>>>

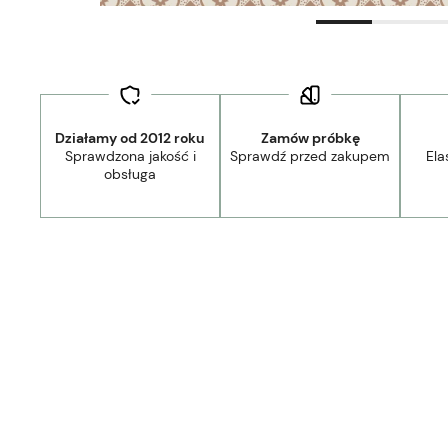
Działamy od 2012 roku
Zamów próbkę
Sprawdzona jakość i
Sprawdź przed zakupem
Ela
obsługa
Dostawa:
Darmowa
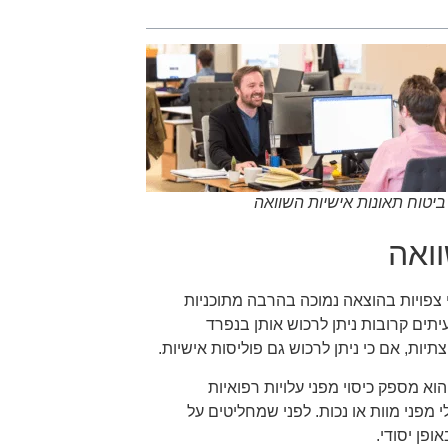
ביטוח תאונות אישיות השוואה
וואה
י צפויות בהוצאה נמוכה בהרבה מתוכניות
יתים קרובות ניתן לרכוש אותן בנפרד
יות, אם כי ניתן לרכוש גם פוליסות אישיות.
וא מספק כיסוי מפני עלויות רפואיות
מפני מוות או נכות. לפני שמחליטים על
פן יסודי.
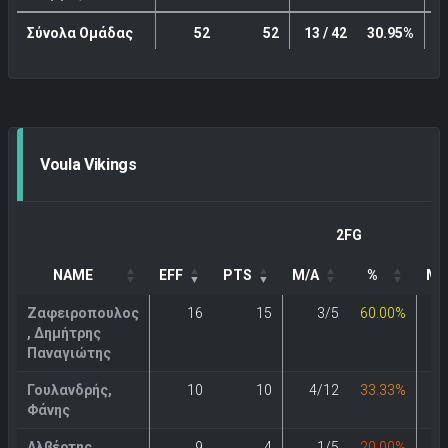
Σύνολα Ομάδας
52
52
13 / 42
30.95%
Voula Vikings
2FG
NAME
EFF
PTS
M/A
%
M/
Ζαφειροπουλος
16
15
3/5
60.00%
, Δημήτρης
Παναγιώτης
Γουλανδρής,
10
10
4/12
33.33%
Φάνης
Αλβέρτης ,
9
4
1/5
20.00%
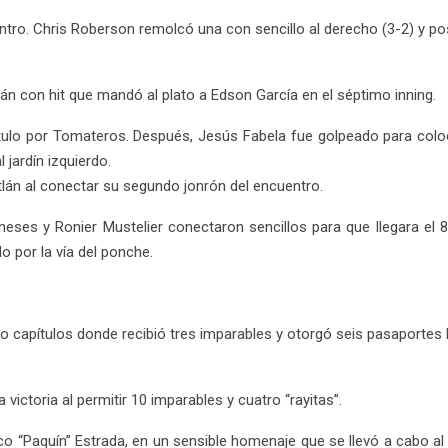
cuentro. Chris Roberson remolcó una con sencillo al derecho (3-2) y 
án con hit que mandó al plato a Edson García en el séptimo inning.
pítulo por Tomateros. Después, Jesús Fabela fue golpeado para coloc
 jardín izquierdo.
lán al conectar su segundo jonrón del encuentro.
ses y Ronier Mustelier conectaron sencillos para que llegara el 
o por la vía del ponche.
nco capítulos donde recibió tres imparables y otorgó seis pasaporte
victoria al permitir 10 imparables y cuatro “rayitas”.
o “Paquín” Estrada, en un sensible homenaje que se llevó a cabo al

<<<

Request:
In the material above, find the line containing "án con hit que" and the line containing "victoria al permitir", then write out exactly those two lines and every line between them, and nothing more.

Solution:
án con hit que mandó al plato a Edson García en el séptimo inning.
pítulo por Tomateros. Después, Jesús Fabela fue golpeado para coloc
 jardín izquierdo.
lán al conectar su segundo jonrón del encuentro.
ses y Ronier Mustelier conectaron sencillos para que llegara el 
o por la vía del ponche.
nco capítulos donde recibió tres imparables y otorgó seis pasaporte
victoria al permitir 10 imparables y cuatro “rayitas”.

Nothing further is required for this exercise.